- Born: 7 May 2000 (age 25) Espoo, Finland
- Height: 169 cm (5 ft 7 in)
- Weight: 60 kg (132 lb; 9 st 6 lb)
- Position: Forward
- Shoots: Left
- Auroraliiga team Former teams: Kiekko-Espoo HV71 Espoo Blues
- National team: Finland
- Playing career: 2017–present

= Anni Montonen =

Finnish ice hockey player (born 2000)

Anni-Elina Montonen (born 7 May 2000) is a Finnish ice hockey player and member of the Finnish national team. She plays in the Auroraliiga with Kiekko-Espoo.

==Playing career==
As a youth, Montonen developed in the minor ice hockey department of Jäähonka, an ice hockey club in her home-city of Espoo in Greater Helsinki on the south coast of Finland. In 2015, she began playing with Blues EKS teams, which were the products of a partnership between the Espoon Kiekkoseura (EKS) and Espoo Blues ice hockey clubs.

Montonen spent most of 2016–17 playing with the Blues EKS under-18 (U18) team in the B/C-tyttöjen aluesarja (lit. 'U18/U16 girls' regional series') and she led the team in scoring with 9 goals and 20 points in fourteen games. In the same season, she made her senior league debut with Blues EKS in the Naisten Suomi-sarja and tallied 3 goals and an assist in two games played with the team.

In the 2017–18 season, she led the B/C-tyttöjen aluesarja in goals and ranked second in the league for points, tallying 23 goals and 31 points in seventeen games. Montonen also played a single game each in the Naisten Liiga with the Espoo Blues and in the Naisten Suomi-sarja with Salo HT.

=== Naisten Liiga ===
Her Naisten Liiga career began in earnest in the 2018–19 season, during which she played sixteen regular season games with the Espoo Blues, notching a goal and five assists, and won her first Aurora Borealis Cup with the team. The Espoo Blues were renamed as Kiekko-Espoo ahead of the 2019–20 Naisten Liiga season and Montonen remained on the roster through the transition.

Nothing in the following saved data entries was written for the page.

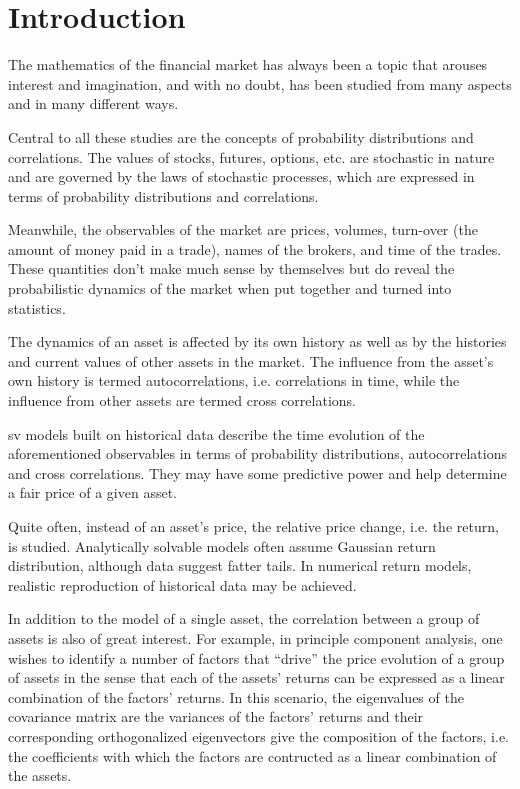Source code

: \documentclass{report}
\begin{document}
\printglossaries

\chapter{Introduction}
The mathematics of the financial market has always been a topic that
arouses interest and imagination, and with no doubt, has been
studied from many aspects and in many different ways.

Central to all these studies are the concepts of probability
distributions and correlations. The values of stocks, futures,
options, etc. are stochastic in nature and are governed by the laws of
stochastic processes, which are expressed in terms of probability
distributions and correlations.

Meanwhile, the observables of the market are prices, volumes,
turn-over (the amount of money paid in a trade), names of the brokers,
and time of the trades. These quantities don't make much sense
by themselves but do reveal the probabilistic dynamics of the market
when put together and turned into statistics.

The dynamics of an asset is affected by its own history as well as by
the histories and current values of other assets in the market. The
influence from the asset's own history is termed autocorrelations,
i.e. correlations in time, while the influence from other assets are
termed cross correlations.

\Gls{sv} models built on historical data describe the time evolution
of the aforementioned observables in terms of probability
distributions, autocorrelations and cross correlations. They may have
some predictive power and help determine a fair price of a given
asset.

Quite often, instead of an asset's price, the relative price change,
i.e. the return, is studied. Analytically solvable models often assume
Gaussian return distribution, although data suggest fatter tails. In
numerical return models, realistic reproduction of historical data may
be achieved.

In addition to the model of a single asset, the correlation between
a group of assets is also of great interest. For example, in principle
component analysis, one wishes to identify a number of factors that
``drive'' the price evolution of a group of assets in the sense that
each of the assets' returns can be expressed as a linear combination
of the factors' returns. In this scenario, the eigenvalues of the
covariance matrix are the variances of the factors' returns and their
corresponding orthogonalized eigenvectors give the composition of the
factors, i.e. the coefficients with which the factors are contructed
as a linear combination of the assets.
\end{document}
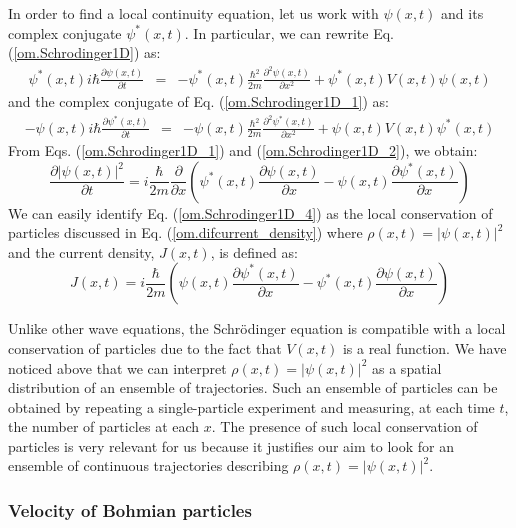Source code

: \documentclass[onecolumn,nofootinbib, secnumarabic, amsmath, nobibnotes,11pt,aps,pra]{revtex4-1}
\newcommand{\eref}[1]{Eq. (\ref{#1})}
\begin{document}
In order to find a local continuity equation, let us work with $\psi(x,t)$ and its complex conjugate $\psi^*(x,t)$. In particular, we can rewrite \eref{om.Schrodinger1D} as:
\begin{eqnarray}
\psi^*(x,t) i \hbar \frac{\partial \psi(x,t)} {\partial t} &=& -\psi^*(x,t)\frac {\hbar^2} {2m} \frac{ {\partial}^2 \psi(x,t)} {\partial x^2}+ \psi^*(x,t) V(x,t) \psi(x,t)
\label{om.Schrodinger1D_1}
\end{eqnarray}
and the complex conjugate of \eref{om.Schrodinger1D_1} as:
\begin{eqnarray}
-\psi(x,t)i \hbar \frac{\partial \psi^*(x,t)} {\partial t} &=& -\psi(x,t)\frac {\hbar^2} {2m} \frac{ {\partial}^2 \psi^*(x,t)} {\partial x^2}+ \psi(x,t)V(x,t) \psi^*(x,t)
\label{om.Schrodinger1D_2}
\end{eqnarray}
From Eqs. (\ref{om.Schrodinger1D_1}) and (\ref{om.Schrodinger1D_2}), we obtain:
\begin{equation}
\label{om.Schrodinger1D_4}
 \frac{\partial |\psi(x,t)|^2} {\partial t} = i\frac {\hbar} {2m} \frac {\partial} {\partial x} \left(\psi^*(x,t) \frac{ {\partial} \psi(x,t)} {\partial x} - \psi(x,t) \frac{ {\partial} \psi^*(x,t)} {\partial x} \right)
\end{equation}
We can easily identify \eref{om.Schrodinger1D_4} as the local conservation of particles discussed in \eref{om.difcurrent_density} where $\rho(x,t) = |\psi(x,t)|^2$ and the current density, $J(x,t)$, is defined as:
\begin{equation}
\label{om.current}
J(x,t) = i \frac {\hbar} {2 m} \left(\psi(x,t) \frac {\partial \psi^{*}(x,t)} {\partial x}- \psi^{*}(x,t) \frac {\partial \psi(x,t)} {\partial x} \right)
\end{equation}

Unlike other  wave equations, the Schr\"odinger equation is compatible
with a local conservation of particles due to the fact that $V(x,t)$
is a real function. We have noticed above that we can interpret
$\rho(x,t) = |\psi(x,t)|^2$ as a spatial distribution of an ensemble
of trajectories. Such an ensemble of particles can be obtained by
repeating a single-particle experiment and measuring, at each time
$t$, the number of particles  at each $x$. The presence of such local
conservation of particles is very relevant for us because it
justifies our aim to look for an ensemble of continuous trajectories
describing $\rho(x,t) = |\psi(x,t)|^2$.

\subsubsection{Velocity of Bohmian particles}
\end{document}
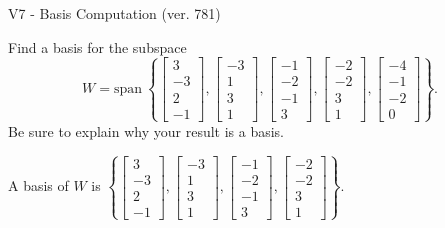 \begin{exercise}
  \begin{exerciseTitle}V7 - Basis Computation (ver. 781)\end{exerciseTitle}
  \begin{exerciseStatement}
    Find a basis for the subspace 
\[W=\mathrm{span}\ \left\{\left[\begin{array}{r}
3 \\
-3 \\
2 \\
-1
\end{array}\right] , \left[\begin{array}{r}
-3 \\
1 \\
3 \\
1
\end{array}\right] , \left[\begin{array}{r}
-1 \\
-2 \\
-1 \\
3
\end{array}\right] , \left[\begin{array}{r}
-2 \\
-2 \\
3 \\
1
\end{array}\right] , \left[\begin{array}{r}
-4 \\
-1 \\
-2 \\
0
\end{array}\right]\right\}.\]
 Be sure to explain why your result is a basis.


  \end{exerciseStatement}
  \begin{exerciseAnswer}
   A basis of \(W\) is  \(\left\{\left[\begin{array}{r}
3 \\
-3 \\
2 \\
-1
\end{array}\right] , \left[\begin{array}{r}
-3 \\
1 \\
3 \\
1
\end{array}\right] , \left[\begin{array}{r}
-1 \\
-2 \\
-1 \\
3
\end{array}\right] , \left[\begin{array}{r}
-2 \\
-2 \\
3 \\
1
\end{array}\right]\right\}\).
  


  \end{exerciseAnswer}
\end{exercise}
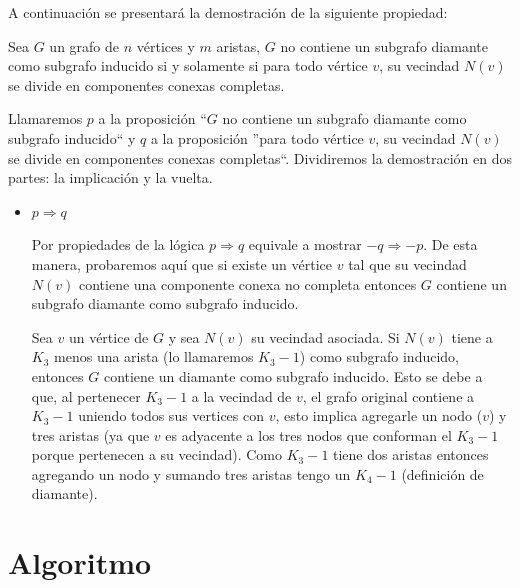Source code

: \documentclass[a4paper,11pt] {article}
\begin{document}
A continuaci\'on se presentar\'a la demostraci\'on de la siguiente propiedad:

Sea $G$ un grafo de $n$ v\'ertices y $m$ aristas, $G$ no contiene un subgrafo diamante como subgrafo inducido si y solamente si para todo v\'ertice $v$, su vecindad $N(v)$ se divide en componentes conexas completas.

Llamaremos $p$ a la proposici\'on ``$G$ no contiene un subgrafo diamante como subgrafo inducido`` y $q$ a la proposici\'on ''para todo v\'ertice $v$, su vecindad $N(v)$ se divide en componentes conexas completas``. Dividiremos la demostraci\'on en dos partes: la implicaci\'on y la vuelta.

\begin{itemize}
\item $p \Longrightarrow q$

Por propiedades de la l\'ogica $p \Longrightarrow q$ equivale a mostrar $-q \Longrightarrow -p$. De esta manera, probaremos aqu\'i que si existe un v\'ertice $v$ tal que su vecindad $N(v)$ contiene una componente conexa no completa entonces $G$ contiene un subgrafo diamante como subgrafo inducido.

Sea $v$ un v\'ertice de $G$ y sea $N(v)$ su vecindad asociada. Si $N(v)$ tiene a $K_{3}$ menos una arista (lo llamaremos $K_{3}-1$) como subgrafo inducido, entonces $G$ contiene un diamante como subgrafo inducido. Esto se debe a que, al pertenecer $K_{3}-1$ a la vecindad de $v$, el grafo original contiene a $K_{3}-1$ uniendo todos sus vertices con $v$, esto implica agregarle un nodo ($v$) y tres aristas (ya que $v$ es adyacente a los tres nodos que conforman el $K_{3}-1$ porque pertenecen a su vecindad). Como $K_{3}-1$ tiene dos aristas entonces agregando un nodo y sumando tres aristas tengo un $K_{4}-1$ (definici\'on de diamante).
\end{itemize}


\section*{Algoritmo}

% 
\end{document}
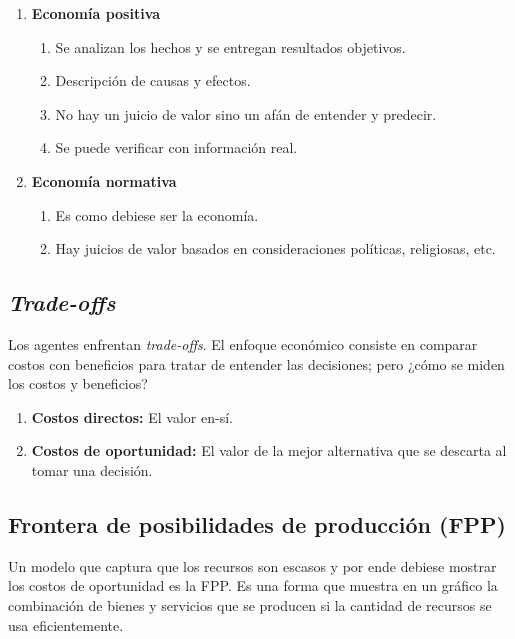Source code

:\documentclass{report}
\begin{document}
\begin{enumerate}
\item \textbf{Economía positiva}
\begin{enumerate}
\item Se analizan los hechos y se entregan resultados objetivos.
\item Descripción de causas y efectos.
\item No hay un juicio de valor sino un afán de entender y predecir.
\item Se puede verificar con información real.
\end{enumerate}
\item \textbf{Economía normativa}
\begin{enumerate}
\item Es como debiese ser la economía.
\item Hay juicios de valor basados en consideraciones políticas, religiosas, etc.
\end{enumerate}
\end{enumerate}

\subsection{\textit{Trade-offs}}

Los agentes enfrentan \textit{trade-offs}. El enfoque económico consiste en comparar costos con beneficios para tratar de entender las decisiones; pero ¿cómo se miden los costos y beneficios?
\begin{enumerate}
\item \textbf{Costos directos:} El valor en-sí.
\item \textbf{Costos de oportunidad:} El valor de la mejor alternativa que se descarta al tomar una decisión.
\end{enumerate}

\subsection{Frontera de posibilidades de producción (FPP)}

Un modelo que captura que los recursos son escasos y por ende debiese mostrar los costos de oportunidad es la FPP. Es una forma que muestra en un gráfico la combinación de bienes y servicios que se producen si la cantidad de recursos se usa eficientemente.\\
\end{document}

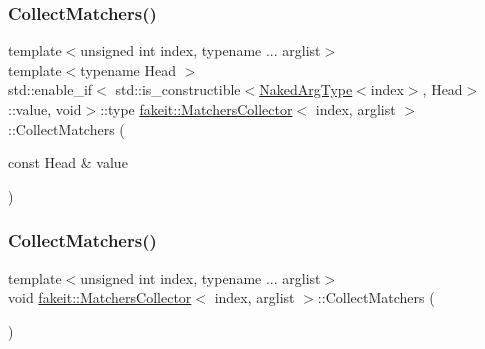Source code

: \mbox{\label{classfakeit_1_1MatchersCollector_affd243a89f758239d77c70dce6318087}} 
\subsubsection{\texorpdfstring{CollectMatchers()}{CollectMatchers()}\hspace{0.1cm}{\footnotesize\ttfamily [9/63]}}
{\footnotesize\ttfamily template$<$unsigned int index, typename ... arglist$>$ \\
template$<$typename Head $>$ \\
std\+::enable\+\_\+if$<$ std\+::is\+\_\+constructible$<$\mbox{\hyperlink{classfakeit_1_1MatchersCollector_aeda8ced6a2f0cb7c6e4f916f18a91730}{Naked\+Arg\+Type}}$<$index$>$, Head$>$\+::value, void$>$\+::type \mbox{\hyperlink{classfakeit_1_1MatchersCollector}{fakeit\+::\+Matchers\+Collector}}$<$ index, arglist $>$\+::Collect\+Matchers (\begin{DoxyParamCaption}\item[{const Head \&}]{value }\end{DoxyParamCaption})\hspace{0.3cm}{\ttfamily [inline]}}

\mbox{\label{classfakeit_1_1MatchersCollector_a2d9a08a347c3915daa33f307a274f13c}} 
\subsubsection{\texorpdfstring{CollectMatchers()}{CollectMatchers()}\hspace{0.1cm}{\footnotesize\ttfamily [10/63]}}
{\footnotesize\ttfamily template$<$unsigned int index, typename ... arglist$>$ \\
void \mbox{\hyperlink{classfakeit_1_1MatchersCollector}{fakeit\+::\+Matchers\+Collector}}$<$ index, arglist $>$\+::Collect\+Matchers (\begin{DoxyParamCaption}{ }\end{DoxyParamCaption})\hspace{0.3cm}{\ttfamily [inline]}}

Over the following four seasons with Kiekko-Espoo, she won two more Finnish Championships and made major strides in her development, increasing her point from just one assist across ten games during the 2019–20 season to 42 points (21+21) across 34 games of the 2022–23 season. Both her regular season goals and regular season points ranked tenth in the league for the 2022–23 season and she led all Kiekko-Espoo players in scoring.

=== SDHL ===
Montonen entered her first international contract in June 2023, signing in the Swedish Women's Hockey League (SDHL) with HV71, based in Jönköping, Sweden. She joined a roster that also featured fellow Finnish national team players Sanni Hakala, Anni Keisala, Emmi Rakkolainen, and Kiira Yrjänen.

==International play==
Montonen received her first invitation to play with the national team at age 22 and was selected to participate in every game of the 2022–23 Euro Hockey Tour. She recorded her first international point on a goal against at the EHT Five Nations Tournament in Ängelholm, with assists from Jenna Kaila and Emmi Rakkolainen. The season culminated in her World Championship debut at the 2023 IIHF Women's World Championship, where she played on the fourth-line with Emmi Rakkolainen and Anna-Kaisa Antti-Roiko.